**Your goal**
Transcribe every entry that follows exactly, omitting all pictures.
======== Material for this exercise ========
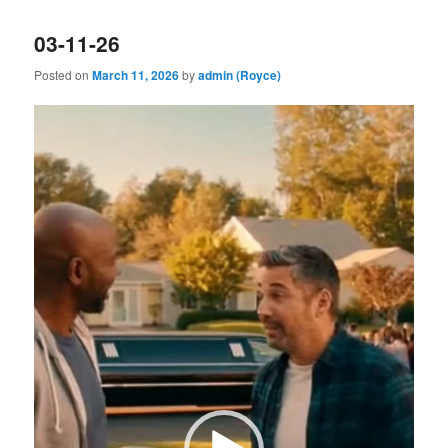
03-11-26
Posted on
March 11, 2026
by
admin (Royce)
Video
Player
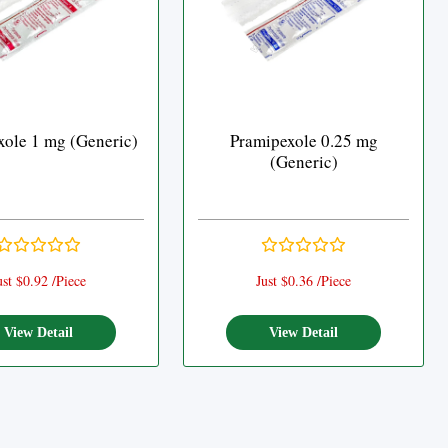
xole 1 mg (Generic)
Pramipexole 0.25 mg
(Generic)
ust $0.92 /Piece
Just $0.36 /Piece
View Detail
View Detail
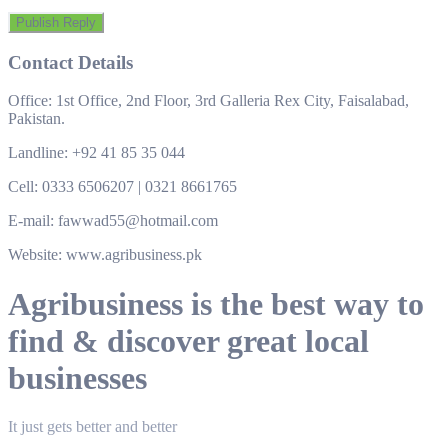
Contact Details
Office: 1st Office, 2nd Floor, 3rd Galleria Rex City, Faisalabad,
Pakistan.
Landline: +92 41 85 35 044
Cell: 0333 6506207 | 0321 8661765
E-mail: fawwad55@hotmail.com
Website: www.agribusiness.pk
Agribusiness is the best way to
find & discover great local
businesses
It just gets better and better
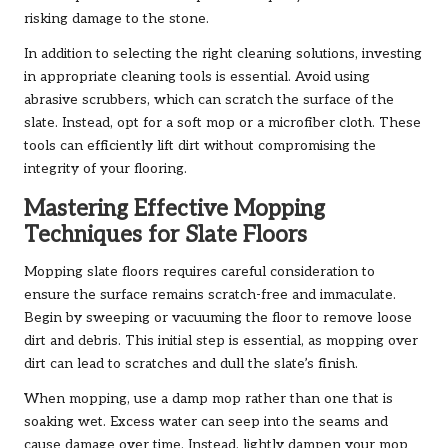
risking damage to the stone.
In addition to selecting the right cleaning solutions, investing
in appropriate cleaning tools is essential. Avoid using
abrasive scrubbers, which can scratch the surface of the
slate. Instead, opt for a soft mop or a microfiber cloth. These
tools can efficiently lift dirt without compromising the
integrity of your flooring.
Mastering Effective Mopping
Techniques for Slate Floors
Mopping slate floors requires careful consideration to
ensure the surface remains scratch-free and immaculate.
Begin by sweeping or vacuuming the floor to remove loose
dirt and debris. This initial step is essential, as mopping over
dirt can lead to scratches and dull the slate’s finish.
When mopping, use a damp mop rather than one that is
soaking wet. Excess water can seep into the seams and
cause damage over time. Instead, lightly dampen your mop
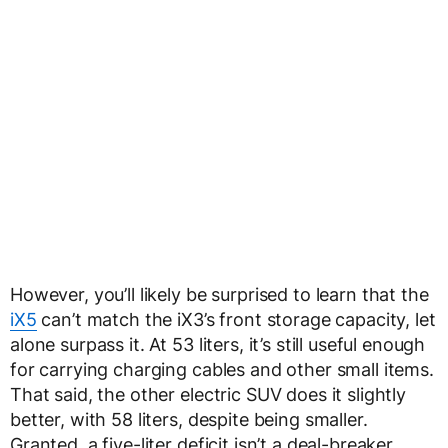
However, you’ll likely be surprised to learn that the
iX5
can’t match the iX3’s front storage capacity, let
alone surpass it. At 53 liters, it’s still useful enough
for carrying charging cables and other small items.
That said, the other electric SUV does it slightly
better, with 58 liters, despite being smaller.
Granted, a five-liter deficit isn’t a deal-breaker,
========
**Answer to this problem**
03-11-26
Posted on
March 11, 2026
by
admin (Royce)
Video
Player
xole 1 mg (Generic)
Pramipexole 0.25 mg
(Generic)
ust $0.92 /Piece
Just $0.36 /Piece
View Detail
View Detail
Contact Details
Office: 1st Office, 2nd Floor, 3rd Galleria Rex City, Faisalabad,
Pakistan.
Landline: +92 41 85 35 044
Cell: 0333 6506207 | 0321 8661765
E-mail: fawwad55@hotmail.com
Website: www.agribusiness.pk
Agribusiness is the best way to
find & discover great local
businesses
It just gets better and better
risking damage to the stone.
In addition to selecting the right cleaning solutions, investing
in appropriate cleaning tools is essential. Avoid using
abrasive scrubbers, which can scratch the surface of the
slate. Instead, opt for a soft mop or a microfiber cloth. These
tools can efficiently lift dirt without compromising the
integrity of your flooring.
Mastering Effective Mopping
Techniques for Slate Floors
Mopping slate floors requires careful consideration to
ensure the surface remains scratch-free and immaculate.
Begin by sweeping or vacuuming the floor to remove loose
dirt and debris. This initial step is essential, as mopping over
dirt can lead to scratches and dull the slate’s finish.
When mopping, use a damp mop rather than one that is
soaking wet. Excess water can seep into the seams and
cause damage over time. Instead, lightly dampen your mop
However, you’ll likely be surprised to learn that the
iX5
can’t match the iX3’s front storage capacity, let
alone surpass it. At 53 liters, it’s still useful enough
for carrying charging cables and other small items.
That said, the other electric SUV does it slightly
better, with 58 liters, despite being smaller.
Granted, a five-liter deficit isn’t a deal-breaker,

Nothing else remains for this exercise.